The most complex part was charting out the sleeves, which I did on graph paper based on the dimensions of the original sweater and the guage. I would find out from that for each section of the sleeve how many increments or decrements had to be done over a certain number of rows, and then make a check-sheet that distributed those over the total rows in that part of the sleeve. After finishing one sleeve, I started to use the same check-sheet to mark of the rows and increments/decrements for the other, but part way into the sleeve noticed that my gauge had changed. I guess I was knitting tighter? Maybe holiday stress :). Anyways, I had to add some extra rows to make the dimensions come out right.

I knit the whole sweater on #3 (US) circular needles. I picked up stitches for the neckline, and decremented on each side of the V neck (k1 s1 psso on one side, and k2 tog on the other). I knit tightly (on purpose this time) and crossed my stitches for elasticity on the neck (I knit in modified style, continental knits and regular purls).

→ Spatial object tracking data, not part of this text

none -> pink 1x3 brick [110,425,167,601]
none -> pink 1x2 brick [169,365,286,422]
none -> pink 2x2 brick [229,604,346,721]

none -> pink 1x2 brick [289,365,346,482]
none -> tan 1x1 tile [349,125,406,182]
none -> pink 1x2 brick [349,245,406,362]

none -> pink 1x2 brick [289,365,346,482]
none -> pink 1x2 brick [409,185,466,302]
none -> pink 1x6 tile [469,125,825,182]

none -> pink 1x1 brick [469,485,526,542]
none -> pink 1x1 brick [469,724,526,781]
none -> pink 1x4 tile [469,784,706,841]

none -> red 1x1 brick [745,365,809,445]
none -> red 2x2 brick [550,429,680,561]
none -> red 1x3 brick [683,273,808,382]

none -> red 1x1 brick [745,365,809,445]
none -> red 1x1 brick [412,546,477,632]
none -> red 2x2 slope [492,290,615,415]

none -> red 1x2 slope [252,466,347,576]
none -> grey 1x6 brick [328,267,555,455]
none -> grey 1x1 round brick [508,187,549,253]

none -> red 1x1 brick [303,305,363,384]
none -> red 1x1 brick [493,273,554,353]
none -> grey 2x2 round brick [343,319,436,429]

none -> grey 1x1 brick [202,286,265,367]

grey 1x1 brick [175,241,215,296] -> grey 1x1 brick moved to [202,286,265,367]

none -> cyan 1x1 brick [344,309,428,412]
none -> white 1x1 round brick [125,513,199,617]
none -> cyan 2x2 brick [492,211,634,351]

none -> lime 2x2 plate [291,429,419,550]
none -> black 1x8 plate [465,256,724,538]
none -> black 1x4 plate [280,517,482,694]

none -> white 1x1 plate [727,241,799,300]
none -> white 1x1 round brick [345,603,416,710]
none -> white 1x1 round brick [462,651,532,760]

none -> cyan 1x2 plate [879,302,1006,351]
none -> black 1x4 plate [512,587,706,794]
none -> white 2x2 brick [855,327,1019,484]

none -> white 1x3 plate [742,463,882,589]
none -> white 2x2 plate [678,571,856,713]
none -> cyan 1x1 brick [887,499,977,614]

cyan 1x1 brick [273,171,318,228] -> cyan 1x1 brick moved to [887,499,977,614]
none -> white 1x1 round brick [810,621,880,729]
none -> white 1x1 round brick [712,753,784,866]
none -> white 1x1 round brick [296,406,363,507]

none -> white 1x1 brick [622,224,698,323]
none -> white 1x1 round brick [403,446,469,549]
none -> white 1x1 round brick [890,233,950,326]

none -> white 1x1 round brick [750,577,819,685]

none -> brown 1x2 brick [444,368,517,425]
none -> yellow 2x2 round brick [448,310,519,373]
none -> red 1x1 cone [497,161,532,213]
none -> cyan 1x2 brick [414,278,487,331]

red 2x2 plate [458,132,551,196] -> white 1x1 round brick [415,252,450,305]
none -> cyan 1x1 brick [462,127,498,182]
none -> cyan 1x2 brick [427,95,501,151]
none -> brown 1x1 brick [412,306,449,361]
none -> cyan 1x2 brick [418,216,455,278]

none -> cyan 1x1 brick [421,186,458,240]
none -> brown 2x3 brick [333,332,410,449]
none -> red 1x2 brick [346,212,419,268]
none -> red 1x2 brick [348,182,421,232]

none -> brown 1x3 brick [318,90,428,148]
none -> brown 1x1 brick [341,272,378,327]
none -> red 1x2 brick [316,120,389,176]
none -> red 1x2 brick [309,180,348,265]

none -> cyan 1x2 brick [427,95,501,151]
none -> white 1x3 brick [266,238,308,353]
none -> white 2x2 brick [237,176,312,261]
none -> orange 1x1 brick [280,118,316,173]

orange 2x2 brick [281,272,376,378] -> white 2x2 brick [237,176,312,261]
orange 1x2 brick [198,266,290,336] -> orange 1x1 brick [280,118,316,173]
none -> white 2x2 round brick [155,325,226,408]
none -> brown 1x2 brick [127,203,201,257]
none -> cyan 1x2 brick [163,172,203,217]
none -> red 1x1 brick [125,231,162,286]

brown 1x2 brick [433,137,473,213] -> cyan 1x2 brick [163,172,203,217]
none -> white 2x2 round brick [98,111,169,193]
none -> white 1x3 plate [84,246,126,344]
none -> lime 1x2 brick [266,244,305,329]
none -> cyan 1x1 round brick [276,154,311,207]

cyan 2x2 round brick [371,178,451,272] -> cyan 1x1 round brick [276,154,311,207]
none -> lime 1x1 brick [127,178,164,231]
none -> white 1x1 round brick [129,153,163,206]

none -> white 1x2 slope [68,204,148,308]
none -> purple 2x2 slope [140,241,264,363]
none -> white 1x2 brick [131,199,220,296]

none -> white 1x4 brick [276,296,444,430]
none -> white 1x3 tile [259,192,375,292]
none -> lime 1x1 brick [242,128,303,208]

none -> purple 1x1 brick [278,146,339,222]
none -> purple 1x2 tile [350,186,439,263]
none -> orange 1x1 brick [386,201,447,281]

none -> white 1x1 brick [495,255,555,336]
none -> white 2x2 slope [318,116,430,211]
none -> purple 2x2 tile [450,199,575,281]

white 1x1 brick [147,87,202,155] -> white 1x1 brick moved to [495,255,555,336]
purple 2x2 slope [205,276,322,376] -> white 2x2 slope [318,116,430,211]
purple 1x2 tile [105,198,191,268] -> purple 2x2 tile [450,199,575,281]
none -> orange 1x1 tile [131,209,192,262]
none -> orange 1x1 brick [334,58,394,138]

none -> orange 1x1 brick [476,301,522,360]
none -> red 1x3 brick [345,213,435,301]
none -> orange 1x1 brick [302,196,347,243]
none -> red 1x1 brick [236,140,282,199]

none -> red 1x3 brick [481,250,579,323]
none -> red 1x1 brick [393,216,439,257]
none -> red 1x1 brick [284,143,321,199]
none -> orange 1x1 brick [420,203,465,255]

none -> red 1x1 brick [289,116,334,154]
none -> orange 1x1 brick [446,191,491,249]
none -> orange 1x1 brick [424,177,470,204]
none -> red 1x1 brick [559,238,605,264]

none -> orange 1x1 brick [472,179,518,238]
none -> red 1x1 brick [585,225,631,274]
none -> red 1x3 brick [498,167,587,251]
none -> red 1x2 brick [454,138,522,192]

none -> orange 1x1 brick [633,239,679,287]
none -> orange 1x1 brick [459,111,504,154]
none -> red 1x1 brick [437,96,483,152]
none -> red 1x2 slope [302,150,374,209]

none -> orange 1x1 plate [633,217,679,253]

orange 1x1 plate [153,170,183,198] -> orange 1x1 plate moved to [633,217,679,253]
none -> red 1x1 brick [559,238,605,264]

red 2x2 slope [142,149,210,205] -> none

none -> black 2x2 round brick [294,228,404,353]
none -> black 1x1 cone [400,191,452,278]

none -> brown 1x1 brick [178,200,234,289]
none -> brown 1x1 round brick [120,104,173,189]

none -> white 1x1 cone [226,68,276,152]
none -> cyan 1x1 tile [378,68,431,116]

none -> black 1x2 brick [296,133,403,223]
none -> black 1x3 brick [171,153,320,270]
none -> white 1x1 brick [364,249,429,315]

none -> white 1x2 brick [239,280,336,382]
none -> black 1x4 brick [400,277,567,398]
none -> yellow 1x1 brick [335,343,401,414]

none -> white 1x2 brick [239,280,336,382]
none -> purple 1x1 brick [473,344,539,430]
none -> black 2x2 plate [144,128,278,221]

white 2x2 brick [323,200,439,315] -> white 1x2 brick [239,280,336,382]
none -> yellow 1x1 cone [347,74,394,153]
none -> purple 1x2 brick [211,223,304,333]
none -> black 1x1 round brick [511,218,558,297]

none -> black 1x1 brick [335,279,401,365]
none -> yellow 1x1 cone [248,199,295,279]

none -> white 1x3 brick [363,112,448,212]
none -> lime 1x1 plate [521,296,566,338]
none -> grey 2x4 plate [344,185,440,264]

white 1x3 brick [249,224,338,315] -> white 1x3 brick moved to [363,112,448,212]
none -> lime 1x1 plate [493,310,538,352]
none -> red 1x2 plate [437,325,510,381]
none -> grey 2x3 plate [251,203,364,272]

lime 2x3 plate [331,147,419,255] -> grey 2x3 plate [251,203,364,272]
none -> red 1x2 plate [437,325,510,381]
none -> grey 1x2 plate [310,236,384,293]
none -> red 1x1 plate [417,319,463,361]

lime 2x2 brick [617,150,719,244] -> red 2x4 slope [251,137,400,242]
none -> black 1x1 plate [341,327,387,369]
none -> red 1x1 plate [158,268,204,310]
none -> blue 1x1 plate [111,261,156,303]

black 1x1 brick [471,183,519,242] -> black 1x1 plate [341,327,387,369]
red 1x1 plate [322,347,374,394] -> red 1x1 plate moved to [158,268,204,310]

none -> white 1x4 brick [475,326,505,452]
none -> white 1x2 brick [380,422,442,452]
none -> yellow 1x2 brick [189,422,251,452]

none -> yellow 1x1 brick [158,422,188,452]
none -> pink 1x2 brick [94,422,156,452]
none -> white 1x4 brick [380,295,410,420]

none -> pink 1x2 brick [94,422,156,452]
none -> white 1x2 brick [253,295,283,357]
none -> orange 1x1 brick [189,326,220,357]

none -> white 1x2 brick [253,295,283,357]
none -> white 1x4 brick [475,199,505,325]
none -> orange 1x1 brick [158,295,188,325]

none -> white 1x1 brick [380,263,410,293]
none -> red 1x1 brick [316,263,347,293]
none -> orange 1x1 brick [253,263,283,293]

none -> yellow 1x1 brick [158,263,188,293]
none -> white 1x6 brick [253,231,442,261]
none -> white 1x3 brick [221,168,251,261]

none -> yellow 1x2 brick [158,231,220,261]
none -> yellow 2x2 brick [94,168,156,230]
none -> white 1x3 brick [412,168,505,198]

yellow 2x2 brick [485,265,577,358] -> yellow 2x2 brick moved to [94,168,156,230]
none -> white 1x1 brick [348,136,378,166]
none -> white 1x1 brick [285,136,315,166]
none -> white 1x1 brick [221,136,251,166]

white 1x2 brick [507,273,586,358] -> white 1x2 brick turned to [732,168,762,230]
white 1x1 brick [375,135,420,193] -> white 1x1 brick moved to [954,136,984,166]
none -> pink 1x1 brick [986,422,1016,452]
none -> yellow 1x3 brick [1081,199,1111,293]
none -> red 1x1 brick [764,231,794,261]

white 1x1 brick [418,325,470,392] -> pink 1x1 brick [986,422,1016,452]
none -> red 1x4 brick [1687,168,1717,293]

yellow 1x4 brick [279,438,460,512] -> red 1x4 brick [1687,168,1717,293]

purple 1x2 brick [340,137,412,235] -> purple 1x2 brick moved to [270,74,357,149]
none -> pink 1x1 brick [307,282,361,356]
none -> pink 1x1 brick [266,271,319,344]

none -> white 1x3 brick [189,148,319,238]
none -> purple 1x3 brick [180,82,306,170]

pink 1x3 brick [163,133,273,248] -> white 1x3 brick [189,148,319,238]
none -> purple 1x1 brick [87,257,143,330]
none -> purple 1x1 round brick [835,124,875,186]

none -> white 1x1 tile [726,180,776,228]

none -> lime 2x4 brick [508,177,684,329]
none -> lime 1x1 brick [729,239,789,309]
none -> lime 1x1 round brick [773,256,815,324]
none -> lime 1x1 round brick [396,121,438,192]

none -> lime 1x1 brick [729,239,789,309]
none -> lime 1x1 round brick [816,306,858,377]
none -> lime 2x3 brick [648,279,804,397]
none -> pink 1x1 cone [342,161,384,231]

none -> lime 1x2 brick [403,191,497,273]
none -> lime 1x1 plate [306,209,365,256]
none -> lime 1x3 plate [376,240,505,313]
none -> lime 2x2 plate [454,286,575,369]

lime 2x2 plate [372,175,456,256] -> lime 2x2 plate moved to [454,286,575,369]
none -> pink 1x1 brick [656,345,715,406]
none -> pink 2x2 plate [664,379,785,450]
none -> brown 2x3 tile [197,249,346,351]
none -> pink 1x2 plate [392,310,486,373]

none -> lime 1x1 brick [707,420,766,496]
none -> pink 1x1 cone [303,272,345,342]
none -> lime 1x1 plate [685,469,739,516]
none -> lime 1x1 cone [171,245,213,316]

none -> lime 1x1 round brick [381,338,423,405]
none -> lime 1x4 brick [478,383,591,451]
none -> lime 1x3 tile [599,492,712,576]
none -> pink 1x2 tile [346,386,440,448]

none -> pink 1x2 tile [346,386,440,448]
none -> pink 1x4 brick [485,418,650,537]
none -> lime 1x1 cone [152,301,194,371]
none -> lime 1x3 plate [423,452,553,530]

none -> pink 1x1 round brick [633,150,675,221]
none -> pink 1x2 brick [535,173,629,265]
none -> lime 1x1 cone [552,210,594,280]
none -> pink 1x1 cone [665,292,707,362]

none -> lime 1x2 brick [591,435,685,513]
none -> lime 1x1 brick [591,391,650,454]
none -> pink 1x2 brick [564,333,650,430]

All in all, I'm pretty happy with the sweater. The sleeves look nice, and the saddle shoulders have the same look as the sweater I was copying. If I had it to do over, I would shorten the sleeves so that I wouldn't need to roll them up (which I also have to do on the original sweater I patterned it off of).

Now that I've got a buch of yarn for Christmas, I'm looking for what's next :).


albert's picture

The fit looks perfect- you can wash and block without changing the dimensions.

2manyhobbies's picture

Thank you, Albert - I won't be afraid to wash it now :)

albert's picture

Just be conscious when laying the sweater out to dry not to stretch it - I use a tape measure to insure that I gently pat or prod my sweaters to the correct size when blocking.

murfpapa's picture

That IS a terrific fit. Great job, Mister!

2manyhobbies's picture

Thank you!! Paying constant attention to the gauge seems like it's really important. My take-away from it was to keep measuring as you knit.

chipsir's picture

I agree with Albert, and it is amazing how blocking even outs all the stitches and makes the whole job look very professionally done. Great job, my partner likes it so much I will have to teach him to knit it himself. Happy Holidays!!!!!!!!!!!!!

2manyhobbies's picture

Thanks for the info on blocking! I'll definitely give that a try. Can there be two knitters in a relationship? Won't there be contentions over the yarn stash? :) Happy Holidays to you too!

ksmarguy's picture

There can definitely be 2 knitters in a relationship. Eric and I have combined stash and needles, patterns, etc. We know which yarns that he or I definitely want to knit with, but otherwise we just share stash.

It's actually very nice to have another knitter in the house since they don't get pissed when you say, "just a minute, let me get to the end of the row" or; "pause the movie, I need to ball another skein".

Joe-in Wyoming's picture

Very nice sweater. -- Books, knitting, cats, fountain pens...Life is Good.

Books, knitting, cats, fountain pens...Life is Good.